An appendicectomy is a fairly simple and common procedure. However, there are some risks associated with the surgery, including:

  • Bleeding
  • Infection
  • Injury to nearby organs
  • Blocked bowels

It’s important to note that the risks of an appendicectomy are much less severe than the risks associated with untreated appendicitis. An appendectomy needs to be done immediately to prevent abscesses and peritonitis from developing.

How Do I Prepare for an appendicectomy?
You will need to avoid eating and drinking for at least eight hours before the appendectomy. It’s also important to tell your doctor about any prescription or over-the-counter medications you’re taking. Your doctor will tell you how they should be used before and after the procedure.

You should also tell your doctor if you:

  • Are pregnant or believe you may be pregnant
  • Are allergic or sensitive to latex or certain medications, such as anesthesia
  • Have a history of bleeding disorders

You should also arrange for a family member or friend to drive you home after the procedure.

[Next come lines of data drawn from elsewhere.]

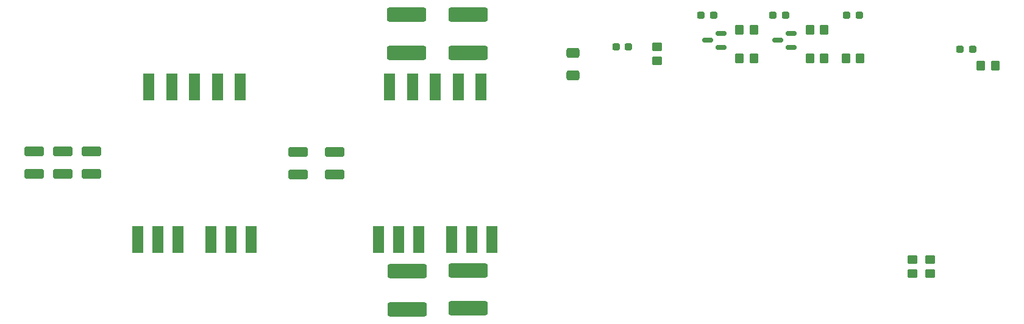
<source format=gbr>
%TF.GenerationSoftware,KiCad,Pcbnew,(6.0.10-0)*%
%TF.CreationDate,2023-02-08T11:04:04+05:30*%
%TF.ProjectId,dbe_dcdc,6462655f-6463-4646-932e-6b696361645f,rev?*%
%TF.SameCoordinates,Original*%
%TF.FileFunction,Paste,Top*%
%TF.FilePolarity,Positive*%
%FSLAX46Y46*%
G04 Gerber Fmt 4.6, Leading zero omitted, Abs format (unit mm)*
G04 Created by KiCad (PCBNEW (6.0.10-0)) date 2023-02-08 11:04:04*
%MOMM*%
%LPD*%
G01*
G04 APERTURE LIST*
G04 Aperture macros list*
%AMRoundRect*
0 Rectangle with rounded corners*
0 $1 Rounding radius*
0 $2 $3 $4 $5 $6 $7 $8 $9 X,Y pos of 4 corners*
0 Add a 4 corners polygon primitive as box body*
4,1,4,$2,$3,$4,$5,$6,$7,$8,$9,$2,$3,0*
0 Add four circle primitives for the rounded corners*
1,1,$1+$1,$2,$3*
1,1,$1+$1,$4,$5*
1,1,$1+$1,$6,$7*
1,1,$1+$1,$8,$9*
0 Add four rect primitives between the rounded corners*
20,1,$1+$1,$2,$3,$4,$5,0*
20,1,$1+$1,$4,$5,$6,$7,0*
20,1,$1+$1,$6,$7,$8,$9,0*
20,1,$1+$1,$8,$9,$2,$3,0*%
G04 Aperture macros list end*
%ADD10RoundRect,0.249999X-2.450001X0.737501X-2.450001X-0.737501X2.450001X-0.737501X2.450001X0.737501X0*%
%ADD11RoundRect,0.250000X-1.100000X0.412500X-1.100000X-0.412500X1.100000X-0.412500X1.100000X0.412500X0*%
%ADD12R,1.600000X3.750000*%
%ADD13RoundRect,0.249999X2.450001X-0.737501X2.450001X0.737501X-2.450001X0.737501X-2.450001X-0.737501X0*%
%ADD14RoundRect,0.250000X-0.450000X0.350000X-0.450000X-0.350000X0.450000X-0.350000X0.450000X0.350000X0*%
%ADD15RoundRect,0.250000X0.450000X-0.350000X0.450000X0.350000X-0.450000X0.350000X-0.450000X-0.350000X0*%
%ADD16RoundRect,0.250000X-0.350000X-0.450000X0.350000X-0.450000X0.350000X0.450000X-0.350000X0.450000X0*%
%ADD17RoundRect,0.237500X-0.287500X-0.237500X0.287500X-0.237500X0.287500X0.237500X-0.287500X0.237500X0*%
%ADD18RoundRect,0.250000X0.650000X-0.412500X0.650000X0.412500X-0.650000X0.412500X-0.650000X-0.412500X0*%
%ADD19RoundRect,0.150000X0.587500X0.150000X-0.587500X0.150000X-0.587500X-0.150000X0.587500X-0.150000X0*%
G04 APERTURE END LIST*
D10*
%TO.C,C8*%
X78550000Y-101662500D03*
X78550000Y-106937500D03*
%TD*%
D11*
%TO.C,C5*%
X63400000Y-85072500D03*
X63400000Y-88197500D03*
%TD*%
D12*
%TO.C,FL1*%
X41175000Y-97235000D03*
X43970000Y-97235000D03*
X46765000Y-97235000D03*
X51335000Y-97235000D03*
X54130000Y-97235000D03*
X56925000Y-97235000D03*
X55400000Y-75985000D03*
X52225000Y-75985000D03*
X49050000Y-75985000D03*
X45875000Y-75985000D03*
X42700000Y-75985000D03*
%TD*%
D13*
%TO.C,C4*%
X78500000Y-71217500D03*
X78500000Y-65942500D03*
%TD*%
D14*
%TO.C,R6*%
X148750000Y-100000000D03*
X148750000Y-102000000D03*
%TD*%
D10*
%TO.C,C9*%
X87000000Y-101562500D03*
X87000000Y-106837500D03*
%TD*%
D12*
%TO.C,FL2*%
X74625000Y-97235000D03*
X77420000Y-97235000D03*
X80215000Y-97235000D03*
X84785000Y-97235000D03*
X87580000Y-97235000D03*
X90375000Y-97235000D03*
X88850000Y-75985000D03*
X85675000Y-75985000D03*
X82500000Y-75985000D03*
X79325000Y-75985000D03*
X76150000Y-75985000D03*
%TD*%
D15*
%TO.C,R8*%
X113284000Y-72374000D03*
X113284000Y-70374000D03*
%TD*%
D11*
%TO.C,C7*%
X68530000Y-85070000D03*
X68530000Y-88195000D03*
%TD*%
D16*
%TO.C,R5*%
X139500000Y-72000000D03*
X141500000Y-72000000D03*
%TD*%
%TO.C,R1*%
X124750000Y-72000000D03*
X126750000Y-72000000D03*
%TD*%
%TO.C,R9*%
X158250000Y-73000000D03*
X160250000Y-73000000D03*
%TD*%
%TO.C,R4*%
X134500000Y-68000000D03*
X136500000Y-68000000D03*
%TD*%
D11*
%TO.C,C1*%
X26750000Y-84937500D03*
X26750000Y-88062500D03*
%TD*%
%TO.C,C3*%
X34750000Y-84937500D03*
X34750000Y-88062500D03*
%TD*%
D16*
%TO.C,R3*%
X134500000Y-72000000D03*
X136500000Y-72000000D03*
%TD*%
D17*
%TO.C,D5*%
X155375000Y-70750000D03*
X157125000Y-70750000D03*
%TD*%
%TO.C,D2*%
X129375000Y-66000000D03*
X131125000Y-66000000D03*
%TD*%
D18*
%TO.C,C10*%
X101600000Y-74375000D03*
X101600000Y-71250000D03*
%TD*%
D17*
%TO.C,D4*%
X107583000Y-70358000D03*
X109333000Y-70358000D03*
%TD*%
%TO.C,D1*%
X119375000Y-66000000D03*
X121125000Y-66000000D03*
%TD*%
D11*
%TO.C,C2*%
X30750000Y-84937500D03*
X30750000Y-88062500D03*
%TD*%
D14*
%TO.C,R7*%
X151250000Y-100000000D03*
X151250000Y-102000000D03*
%TD*%
D17*
%TO.C,D3*%
X139625000Y-66000000D03*
X141375000Y-66000000D03*
%TD*%
D16*
%TO.C,R2*%
X124750000Y-68000000D03*
X126750000Y-68000000D03*
%TD*%
D13*
%TO.C,C6*%
X87000000Y-71217500D03*
X87000000Y-65942500D03*
%TD*%
D19*
%TO.C,Q2*%
X131937500Y-70450000D03*
X131937500Y-68550000D03*
X130062500Y-69500000D03*
%TD*%
%TO.C,Q1*%
X122187500Y-70450000D03*
X122187500Y-68550000D03*
X120312500Y-69500000D03*
%TD*%
M02*

</source>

An appendectomy is often performed using general anesthesia, which can make you drowsy and unable to drive for several hours after surgery.

Once you’re at the hospital, your doctor will ask you about your medical history and perform a physical examination. During the exam, your doctor will gently push against your abdomen to pinpoint the source of your abdominal pain.

Your doctor may order blood tests and imaging tests if appendicitis is caught early. However, these tests may not be performed if your doctor believes an emergency appendectomy is necessary.

Before the appendicectomy, you’ll be hooked up to an IV so you can receive fluids and medication. You’ll likely be put under general anesthesia, which means you’ll be asleep during surgery. In some cases, you’ll be given local anesthesia instead. A local anesthetic numbs the area, so even though you’ll be awake during the surgery, you won’t feel any pain.